With what’s going on today, with terrorist attacks around the world, the economic situation, the matzav in Eretz Yisrael, illnesses, accidents, etc. we need to daven to Hashem with all our hearts and souls. Let’s take a little more time. That’s the very least we can and must do. We are living in the period that is referred to as the footsteps of Moshiach…at this time our prayers are really critical. Let’s show we really want Moshiach to come and end this Galus.

Tefillah is important, as are chesed and tzedakah. I think we all need to take a long hard look in the mirror, examine our manner of prayer and make the necessary changes.

Thank you, May you continue your wonderful work for many years to come. If you print this letter, please leave out my name.

Letter #2

Dear Rebbetzin Jungreis:

I am what you would call a ba’alas teshuvah, someone who discovered Judaism late in life, and I must confess that you were in great measure responsible for the awakening of my soul. One of my close friends attended your Torah classes regularly and kept pressuring me to join her. For the longest time, I refused, telling her that religion was not my thing, but Thank G-d, she was relentless and never let go. One Chanukah she gave me your book and that opened my heart. So, I agreed to go to a class just once.

Well, that “once” changed my life forever, and I started to attend your classes regularly. I also met my husband at one of your Hineni sessions, but all that was many moons ago. Today, we are the happy parents of three adorable children with a fourth, B’Ezrat Hashem, on the way. We no longer live in Manhattan. Frankly, we can’t afford Manhattan rent and the cost of living in the city.

Certain things that you taught us in class never left me, and one of them was the importance of prayer. I try to go to shul every Shabbos morning. Obviously, I can’t get there at the beginning of the service, but I do arrive earlier than most of the women. However, before I can recite even the most important prayers (I can’t say the entire service since I do come late because of the children). I consulted our rabbi and he indicated which of the prayers are the most essential, so I try to concentrate on them, but even with that limited amount of prayer, I never keep up with the congregation or finish when they do.

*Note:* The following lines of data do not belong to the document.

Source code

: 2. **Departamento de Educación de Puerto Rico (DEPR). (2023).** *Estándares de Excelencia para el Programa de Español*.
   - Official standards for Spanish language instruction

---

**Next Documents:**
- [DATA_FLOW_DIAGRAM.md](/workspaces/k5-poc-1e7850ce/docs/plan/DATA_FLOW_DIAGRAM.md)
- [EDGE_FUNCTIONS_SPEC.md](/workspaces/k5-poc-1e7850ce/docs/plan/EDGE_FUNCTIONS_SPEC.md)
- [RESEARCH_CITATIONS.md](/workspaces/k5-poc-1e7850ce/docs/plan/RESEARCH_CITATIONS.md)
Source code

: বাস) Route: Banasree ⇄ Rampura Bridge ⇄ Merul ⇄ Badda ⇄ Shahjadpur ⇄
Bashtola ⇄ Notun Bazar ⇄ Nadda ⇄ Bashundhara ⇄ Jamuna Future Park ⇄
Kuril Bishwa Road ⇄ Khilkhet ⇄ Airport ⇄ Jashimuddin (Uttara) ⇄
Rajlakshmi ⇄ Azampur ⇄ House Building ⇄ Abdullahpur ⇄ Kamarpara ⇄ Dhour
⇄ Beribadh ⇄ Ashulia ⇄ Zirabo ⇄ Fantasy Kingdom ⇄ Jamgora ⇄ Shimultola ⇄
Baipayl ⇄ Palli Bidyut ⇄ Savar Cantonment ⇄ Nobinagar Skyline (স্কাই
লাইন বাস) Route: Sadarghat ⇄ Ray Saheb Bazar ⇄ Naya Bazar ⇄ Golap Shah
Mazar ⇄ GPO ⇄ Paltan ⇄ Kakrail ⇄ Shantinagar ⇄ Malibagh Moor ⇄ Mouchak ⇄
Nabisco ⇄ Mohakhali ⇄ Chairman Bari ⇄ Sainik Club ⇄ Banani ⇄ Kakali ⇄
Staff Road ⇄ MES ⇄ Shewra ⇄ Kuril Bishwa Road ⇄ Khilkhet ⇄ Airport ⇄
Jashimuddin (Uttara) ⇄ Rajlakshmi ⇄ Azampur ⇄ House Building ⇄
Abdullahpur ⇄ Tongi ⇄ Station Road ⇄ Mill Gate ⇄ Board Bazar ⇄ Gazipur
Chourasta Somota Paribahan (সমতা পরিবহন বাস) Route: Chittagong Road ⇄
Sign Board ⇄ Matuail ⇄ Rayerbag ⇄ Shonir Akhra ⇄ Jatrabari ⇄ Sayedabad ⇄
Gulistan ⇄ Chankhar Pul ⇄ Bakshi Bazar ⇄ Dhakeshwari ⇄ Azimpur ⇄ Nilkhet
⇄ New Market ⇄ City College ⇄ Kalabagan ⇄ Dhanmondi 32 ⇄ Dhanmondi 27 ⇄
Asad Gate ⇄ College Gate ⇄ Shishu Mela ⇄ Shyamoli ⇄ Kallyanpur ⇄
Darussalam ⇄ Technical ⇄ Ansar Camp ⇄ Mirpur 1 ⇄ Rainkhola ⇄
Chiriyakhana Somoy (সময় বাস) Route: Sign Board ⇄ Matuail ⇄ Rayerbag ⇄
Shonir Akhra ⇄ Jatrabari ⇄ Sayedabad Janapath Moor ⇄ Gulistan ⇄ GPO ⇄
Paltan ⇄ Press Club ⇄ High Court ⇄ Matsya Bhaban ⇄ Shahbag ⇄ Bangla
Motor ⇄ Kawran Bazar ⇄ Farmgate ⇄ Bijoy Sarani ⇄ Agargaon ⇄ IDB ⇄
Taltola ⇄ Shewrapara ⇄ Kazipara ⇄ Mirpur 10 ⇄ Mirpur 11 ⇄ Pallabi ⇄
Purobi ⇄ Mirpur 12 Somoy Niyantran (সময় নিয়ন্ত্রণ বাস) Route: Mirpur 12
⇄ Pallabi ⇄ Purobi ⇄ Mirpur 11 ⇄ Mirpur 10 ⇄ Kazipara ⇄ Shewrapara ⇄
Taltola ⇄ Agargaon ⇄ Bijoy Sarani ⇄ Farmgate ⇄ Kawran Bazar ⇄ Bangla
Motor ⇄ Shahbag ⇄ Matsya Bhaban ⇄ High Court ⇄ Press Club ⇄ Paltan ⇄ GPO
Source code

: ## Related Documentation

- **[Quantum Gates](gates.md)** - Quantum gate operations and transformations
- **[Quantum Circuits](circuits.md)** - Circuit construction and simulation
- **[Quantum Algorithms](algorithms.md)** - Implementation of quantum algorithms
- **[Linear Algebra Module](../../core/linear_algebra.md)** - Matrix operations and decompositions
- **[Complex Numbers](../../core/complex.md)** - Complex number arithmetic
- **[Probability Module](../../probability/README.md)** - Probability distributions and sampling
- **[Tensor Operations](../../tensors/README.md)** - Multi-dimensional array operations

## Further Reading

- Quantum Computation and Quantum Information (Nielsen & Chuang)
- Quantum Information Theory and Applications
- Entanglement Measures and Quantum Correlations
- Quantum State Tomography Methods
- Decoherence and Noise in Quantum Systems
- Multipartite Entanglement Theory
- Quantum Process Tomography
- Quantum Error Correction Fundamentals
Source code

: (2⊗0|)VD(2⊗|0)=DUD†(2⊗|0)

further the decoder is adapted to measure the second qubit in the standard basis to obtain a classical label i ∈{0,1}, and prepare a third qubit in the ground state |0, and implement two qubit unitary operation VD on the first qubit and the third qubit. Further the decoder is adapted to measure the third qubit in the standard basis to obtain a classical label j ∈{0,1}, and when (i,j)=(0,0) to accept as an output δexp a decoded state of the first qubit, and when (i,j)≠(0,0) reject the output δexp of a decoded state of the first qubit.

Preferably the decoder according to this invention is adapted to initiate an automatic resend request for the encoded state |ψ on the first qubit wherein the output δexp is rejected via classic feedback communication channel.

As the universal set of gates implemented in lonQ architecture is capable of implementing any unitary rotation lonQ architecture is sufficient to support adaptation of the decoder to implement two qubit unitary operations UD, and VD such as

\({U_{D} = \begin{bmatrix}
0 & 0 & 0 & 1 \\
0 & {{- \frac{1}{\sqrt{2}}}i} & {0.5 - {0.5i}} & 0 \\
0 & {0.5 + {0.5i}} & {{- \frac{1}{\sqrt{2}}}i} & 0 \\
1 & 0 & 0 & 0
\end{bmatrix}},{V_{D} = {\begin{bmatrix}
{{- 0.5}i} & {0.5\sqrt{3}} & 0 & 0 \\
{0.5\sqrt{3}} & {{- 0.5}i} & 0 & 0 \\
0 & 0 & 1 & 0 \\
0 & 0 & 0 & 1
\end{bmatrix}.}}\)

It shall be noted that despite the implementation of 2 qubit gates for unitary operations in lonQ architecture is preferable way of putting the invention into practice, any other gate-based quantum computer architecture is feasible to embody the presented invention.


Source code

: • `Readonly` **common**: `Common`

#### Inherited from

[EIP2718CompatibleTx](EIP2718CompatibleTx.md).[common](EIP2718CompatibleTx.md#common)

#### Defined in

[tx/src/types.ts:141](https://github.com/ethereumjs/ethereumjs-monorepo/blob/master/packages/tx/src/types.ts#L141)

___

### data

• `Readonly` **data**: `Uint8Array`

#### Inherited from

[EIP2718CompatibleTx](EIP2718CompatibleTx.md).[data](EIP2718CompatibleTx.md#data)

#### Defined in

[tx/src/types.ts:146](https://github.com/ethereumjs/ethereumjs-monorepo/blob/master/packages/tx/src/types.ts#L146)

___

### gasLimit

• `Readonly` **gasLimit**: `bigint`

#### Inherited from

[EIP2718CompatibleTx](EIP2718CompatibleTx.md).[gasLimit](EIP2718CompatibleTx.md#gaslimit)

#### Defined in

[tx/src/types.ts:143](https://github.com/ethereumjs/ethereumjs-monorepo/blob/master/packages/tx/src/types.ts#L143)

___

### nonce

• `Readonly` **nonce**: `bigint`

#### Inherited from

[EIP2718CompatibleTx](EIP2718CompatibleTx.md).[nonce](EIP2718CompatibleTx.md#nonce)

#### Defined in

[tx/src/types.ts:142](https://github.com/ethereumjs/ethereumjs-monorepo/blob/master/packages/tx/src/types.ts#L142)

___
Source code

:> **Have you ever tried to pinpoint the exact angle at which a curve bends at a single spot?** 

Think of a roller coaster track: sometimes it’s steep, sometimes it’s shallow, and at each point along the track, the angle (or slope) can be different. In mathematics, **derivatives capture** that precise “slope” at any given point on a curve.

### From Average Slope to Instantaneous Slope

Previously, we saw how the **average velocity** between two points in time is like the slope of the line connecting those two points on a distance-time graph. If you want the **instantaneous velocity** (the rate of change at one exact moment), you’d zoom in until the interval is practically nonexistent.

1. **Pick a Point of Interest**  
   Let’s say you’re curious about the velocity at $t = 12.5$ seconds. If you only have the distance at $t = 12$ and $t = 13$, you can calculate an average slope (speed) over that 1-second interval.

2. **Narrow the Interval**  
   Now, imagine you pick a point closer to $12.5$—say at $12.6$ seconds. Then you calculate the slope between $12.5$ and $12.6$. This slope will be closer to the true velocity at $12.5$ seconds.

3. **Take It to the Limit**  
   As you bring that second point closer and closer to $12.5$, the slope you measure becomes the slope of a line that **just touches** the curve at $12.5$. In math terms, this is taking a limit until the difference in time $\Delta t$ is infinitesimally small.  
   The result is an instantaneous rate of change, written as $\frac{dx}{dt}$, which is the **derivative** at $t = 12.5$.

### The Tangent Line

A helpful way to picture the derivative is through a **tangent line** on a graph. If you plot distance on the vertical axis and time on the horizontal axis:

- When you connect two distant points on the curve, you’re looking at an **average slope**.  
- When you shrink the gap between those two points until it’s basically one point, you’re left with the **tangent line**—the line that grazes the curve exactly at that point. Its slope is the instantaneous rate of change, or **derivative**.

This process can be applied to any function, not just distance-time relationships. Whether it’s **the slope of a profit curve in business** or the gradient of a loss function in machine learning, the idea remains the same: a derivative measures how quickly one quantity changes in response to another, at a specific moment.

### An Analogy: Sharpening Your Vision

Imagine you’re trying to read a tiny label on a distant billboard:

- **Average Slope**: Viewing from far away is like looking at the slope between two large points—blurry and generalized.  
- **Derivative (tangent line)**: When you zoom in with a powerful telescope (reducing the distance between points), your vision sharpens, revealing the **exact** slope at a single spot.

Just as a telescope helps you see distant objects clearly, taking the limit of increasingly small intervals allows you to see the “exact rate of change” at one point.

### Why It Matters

The other women say whatever the congregation is saying when they arrive and never even attempt to recite the prayers that they missed. I think that one of the reasons for that may be that they don’t want to miss the Kiddush and social hour following the services.

Many times it occurred to me that I would be better off not going to shul, and davening quietly at home. But then I feel conflicted, because there are certain prayers than can only be recited in the presence of a minyan.

But I ask you Rebbetzin, in this terribly dangerous time, shouldn’t we daven with more feeling, emotion, and heart? Should we not take care to pronounce each and every word and concentrate on their meaning rather than gobble up the words and rush through everything so that we might get to the Kiddush quickly?

I feel as though I am a lone voice whistling in the wind. But I thought that if anyone could address this problem, it is you…. and may I mention one more troubling problem?

My husband who davens with a minyan every day told me that many of the men leave their cell phones on during the davening. Now, how can they do that? You would imagine that when they enter a shul, even though it is on a weekday, they would automatically turn off their cell phones That’s the very least they could do to show proper respect.

I might also add that I tried attending the “Beginner’s Service,” not only at my local shul, but in Manhattan as well, and I found these services totally uninspiring. It was more like attending a Hebrew school class than experiencing heartfelt prayer, which, I feel, prayer should be.

So please, do publish my letter and perhaps some of our people will re-think today’s davening process.